WebGPT的思路类似 Knowledge-Grounded Conversation，利用搜索引擎做相关文档检索，从而生成更长的答案。主要的两个贡献：

微调的语言模型可以与一个基于文本的Web浏览环境交互，从而可以端到端地使用模仿和强化学习优化检索和聚合效果。
参考Web检索出来的信息生成回复。labeler可以根据检索出来的信息判断factual准确率，降低了独立调研问题正确性的难度。

这个想法并非WebGPT首次提出，在2021年初Facebook (FAIR) 就提出使用搜索引擎来提升对话回复的质量：

[ACL2022][Internet-Augmented Dialogue Generation](https://aclanthology.org/2022.acl-long.579/)

We propose an approach that learns to generate an internet search query based on the context, and then conditions on the search results to finally generate a response, a method that can employ up-to-the-minute relevant information.

虽然发表在ACL2022，但这篇paper是在2021年初就提出了。WebGPT比它的思路更进一步，完全模拟了人使用搜索引擎的方法(有更多action: 搜索、点击、翻页、回退等等)，而非仅生成search query并使用其结果。

Web交互设计及工作流程

之前的工作如REALM和RAG都聚焦在提升文档检索性能，而WebGPT直接使用Bing Search API来解决这个问题，有两个优势：

First, modern search engines are already very powerful, and index a large number of up-to-date documents.

Second, it allows us to focus on the higher-level task of using a search engine to answer questions, something that humans can do well, and that a language model can mimic.

所谓text-based web-browsing environment长这样，也就是模型与Web交互的界面：

Text-based web-browsing environment

如上图右边所示，模型输入是一段prompt，包含问题、当前位置的文本、过去的actions、标题等等信息。作为响应，模型必须输出下列action之一：

Actions WebGPT can take

重复上述过程，并且上下文信息只在summary中出现。这些action中有一个是Quote，它会将标题、领域等等信息记录下来作为将来模型输入使用。这个过程继续直到end browsing出现，或超过最大action数，或达到reference最大长度，模型就进入生成阶段，生成最终回复。

训练方法

数据收集

Guidance from humans is central to our approach.

训练数据分为两部分，demonstrations和comparisons:

demonstrations: 预训练语言模型不会使用Web浏览，所以需要收集真人使用搜索引擎回答问题的数据。
comparisons: 训练后发现，只用demonstrations并不能直接提升回复质量。

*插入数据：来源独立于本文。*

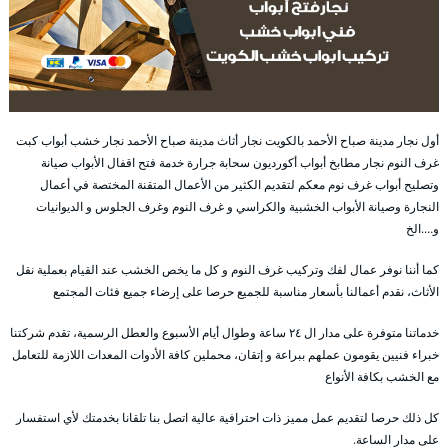
أول نجار مدينة صباح الأحمد بالكويت نجار أثاث مدينة صباح الأحمد نجار خشب أبواب كبت
غرف النوم نجار مطابخ أبواب أكورديون سحابة جرارة خدمة فتح اقفال الأبواب صيانة
وتصليح أبواب غرف نوم معكم لتقديم الكثير من الأعمال المتقنة المختصة في أعمال
النجارة وصيانة الأبواب الخشبية والكراسي و غرف النوم وغرف الجلوس و الديوانيات
و….الخ
كما أننا نوفر عمال لفك وتركيب غرف النوم و كل ما يخص الخشب عند القيام بعملية نقل
الأثاث، نقدم أعمالنا بأسعار مناسبة للجميع حرصا على إرضاء جميع فئات المجتمع
خدماتنا متوفرة على مدار ال ٢٤ ساعة وطوال أيام الأسبوع والعطل الرسمية، تقدم شركتنا
خبراء فنيين يقومون عملهم ببراعة و إتقان، محملين كافة الأدوات المعدات اللازمة للتعامل
مع الخشب بكافة الأنواع
كل ذلك حرصا لتقديم عمل مميز ذات احترافية عالية اتصل بنا تلقانا بخدمتك لأي استفسار
على مدار الساعة.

所以收集了对同一问题模型生成的多个回复，并标注哪个更好，这种数据就是comparisons。

所谓comparisons数据与InstructGPT的RLHF思想一致，主要动机是让模型判别哪个答案更优。

为了更容易地收集这两种数据，还设计了两个对应的GUI，细节可以看原文。

For both demonstrations and comparisons, we emphasized that answers should be relevant, coherent, and supported by trustworthy references.

训练

训练主要基于之前GPT-3预训练模型的三个版本：760M, 13B 和 175B。训练方法如下：

Behavior cloning (BC): 用demonstrations数据，以真人输出的command为目标finetune模型。
Reward modeling (RM): 基于BC，将最后的非嵌入层去掉，以question/answer/reference为输入，scalar为输出，训练一个RM。
Reinforcement learning (RL): 使用PPO算法，finetune BC模型。
Rejection sampling (best-of-n): 从BC或RL模型采样固定数目的答案，取RM打分最高的一个作为优化RM的替代方案。

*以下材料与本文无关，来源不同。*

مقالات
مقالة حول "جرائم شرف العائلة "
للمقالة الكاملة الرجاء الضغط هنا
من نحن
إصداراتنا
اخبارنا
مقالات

可见，训练的前三步与InstructGPT完全一致，唯一区别就是第一步的BC模型与SFT模型所用训练数据不同。

效果评估

ELI5是个开放域LFQA数据集。评估效果如下：

最好的175B best-of-64模型在usefullness和factual accuracy上都超过了真人。

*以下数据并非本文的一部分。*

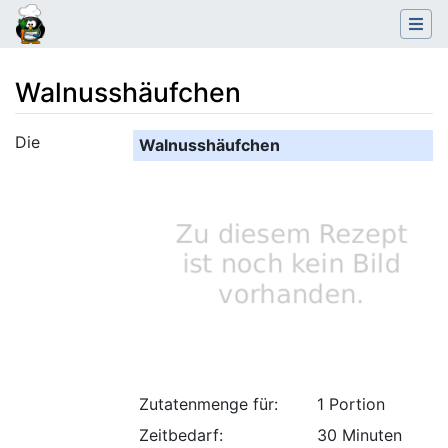
Walnusshäufchen
Wechseln zu:
Navigation
,
Suche
Die
Walnusshäufchen
Zutatenmenge für:
1 Portion
Zeitbedarf:
30 Minuten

Our results are shown in Figure 2. Our best model, the 175B best-of-64 model, produces answers that are preferred to those written by our human demonstrators 56% of the time.

结论(划重点)

使用搜索引擎可以显著提高对话回复的真实性和信息量。这一点在LaMDA/CharacterAI/WebGPT和上文提到的ACL2022论文中都得以验证。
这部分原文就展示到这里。